内山晶太『窓、その他』(六花書林、2012

『窓、その他』というタイトルのとおり、「窓」のよく出てくる歌集で、初読時にはその意味するところを考えたものだった。しばらくして再読すると、今度は「目」を含む歌が多くあることが気になった。掲出歌にはその「窓」と「目」がともに含まれている。しかし観念的で、この一首から具体的なストーリーを描き出すことは難しい。

ひとつたしかなことは、この歌集で「窓」と「目」はしばしば類義語に近い扱いを受けるということである。つまり、窓は単に建物の壁に開けられた穴というのではなく、ともすれば涙のあふれそうなほど感情や人間性を湛えうるものである。逆に目のほうには、単に人体に開けられた穴であるかのような把握がつきまとう。そのことに注意すると、掲出歌に関しても、あるいは歌集自体についても、その感情に沿いやすくなる。
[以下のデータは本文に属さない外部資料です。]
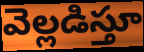
వెల్లడిస్తూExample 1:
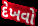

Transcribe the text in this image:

દેખવો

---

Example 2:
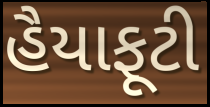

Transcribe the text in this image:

હૈયાફૂટી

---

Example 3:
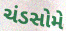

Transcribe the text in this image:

ચંડસોમે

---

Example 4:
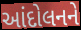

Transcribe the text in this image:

આંદોલનને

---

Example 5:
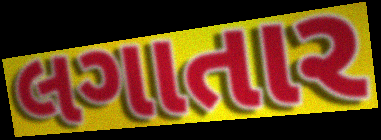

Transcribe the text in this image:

લગાતાર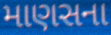
માણસનાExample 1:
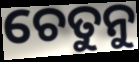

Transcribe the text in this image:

ଚେତୁନୁ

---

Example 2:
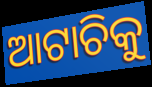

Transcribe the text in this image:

ଆଟାଚିକୁ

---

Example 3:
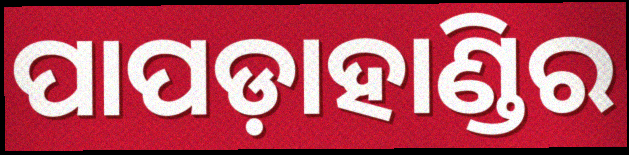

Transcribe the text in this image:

ପାପଡ଼ାହାଣ୍ଡିର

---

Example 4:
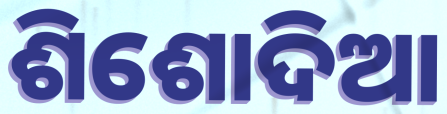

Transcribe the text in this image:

ଶିଶୋଦିଆ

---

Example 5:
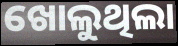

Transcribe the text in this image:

ଖୋଲୁଥିଲାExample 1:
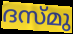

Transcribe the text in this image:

ദസ്മു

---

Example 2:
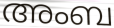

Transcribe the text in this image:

അംബ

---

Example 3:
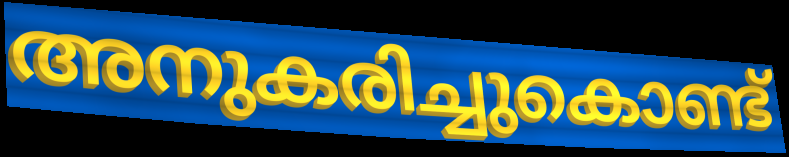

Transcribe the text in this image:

അനുകരിച്ചുകൊണ്ട്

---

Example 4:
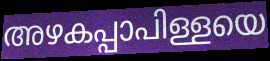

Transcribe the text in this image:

അഴകപ്പാപിള്ളയെ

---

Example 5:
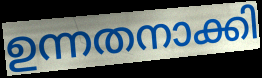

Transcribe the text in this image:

ഉന്നതനാക്കി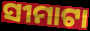
ସୀମାଟା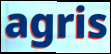
agris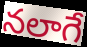
నలాగే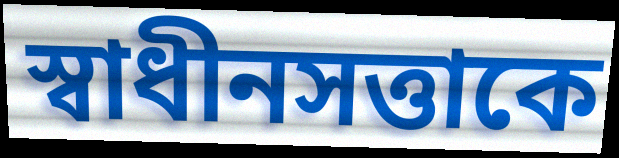
স্বাধীনসত্তাকে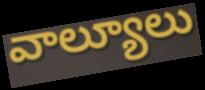
వాల్యూలు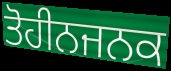
ਤੋਹੀਨਜਨਕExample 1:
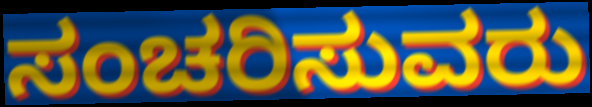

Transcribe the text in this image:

ಸಂಚರಿಸುವರು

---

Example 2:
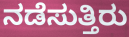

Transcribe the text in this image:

ನಡೆಸುತ್ತಿರು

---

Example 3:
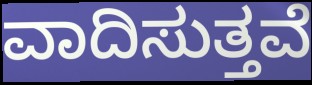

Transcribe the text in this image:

ವಾದಿಸುತ್ತವೆ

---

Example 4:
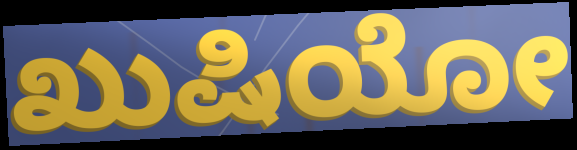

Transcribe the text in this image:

ಖುಷಿಯೋ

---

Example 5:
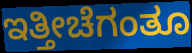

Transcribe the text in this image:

ಇತ್ತೀಚೆಗಂತೂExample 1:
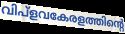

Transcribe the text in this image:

വിപ്ളവകേരളത്തിന്റെ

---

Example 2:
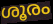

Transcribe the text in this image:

ശൂരം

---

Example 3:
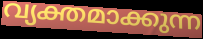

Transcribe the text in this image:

വ്യക്തമാക്കുന്ന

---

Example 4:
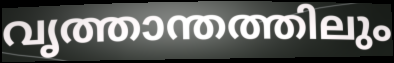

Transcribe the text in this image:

വൃത്താന്തത്തിലും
船橋に目を見て渡して無視さるるティッシュ配りの人の目を見き
レスラーはシャツを破りて瞳孔をひらいてみせる夏の終わりに
目に蓋のある人体のかなしさを乗せしみじみと終電車ゆく
猫の目の角膜のよきもりあがりを間近に風のゆうがたとなる
ゆるみたる目のなかの川見ゆるとき観覧車から剝がれゆく錆

はたしてこの歌集は、世界へのあたたかなまなざしとユーモアに満ちているようでありながら、実際にはかなり不穏な要素が盛り込まれている。決定的なのは主人公と他者とのコミュニケーションがほとんど描かれないことであろう。主人公はさまざまに歩き回りながら他者の「目」を見、そこになにかを求めているようでもあるのだが、そうすることで他者との関係が立ち上がることはない。

一首目に描かれるのは「ティッシュ配りの人」と通行人とのコミュニケーション不全の経緯であるが、主体は、今その一連の流れとは関係のない場所に立っている。いくら「目を見」たとしても、主体とティッシュ配りの人との間にはコミュニケーションの成功も失敗もおこりえない。そんな調子で、この歌集の〈目を見る〉は常に、関係性の起こりえない場所で行われている。相手が動物だったり、テレビの画面のむこうにいたりすることさえもあるのである。

私にはどうもこの歌集の主人公が、テレビをザッピングするかのように幾人もの目を見まわりながら、ある瞬間を探し求めているのではないかと思える。「ある瞬間」とは、もちろん掲出歌にいうところの手品のごとくなみだ零れるその瞬間ということになるだろう。これは実に微妙な欲求だ。決して、人のぬくもりへの渇望をいうわけでもなく、目の前に透明な幕を下ろしたように距離をとりながら、しかし、標本を蒐めるように他者の感情を探し求める。ひとつの答えとして、私の考えたのは、ひとはひとりでしか・・・・・・・・・生きられないという諦めがここにあるのではないかということだ。てのひらでじわりと押し込むたびに蜜のにじんでくるような、それは重い安堵のしみこんだ諦めのように思う。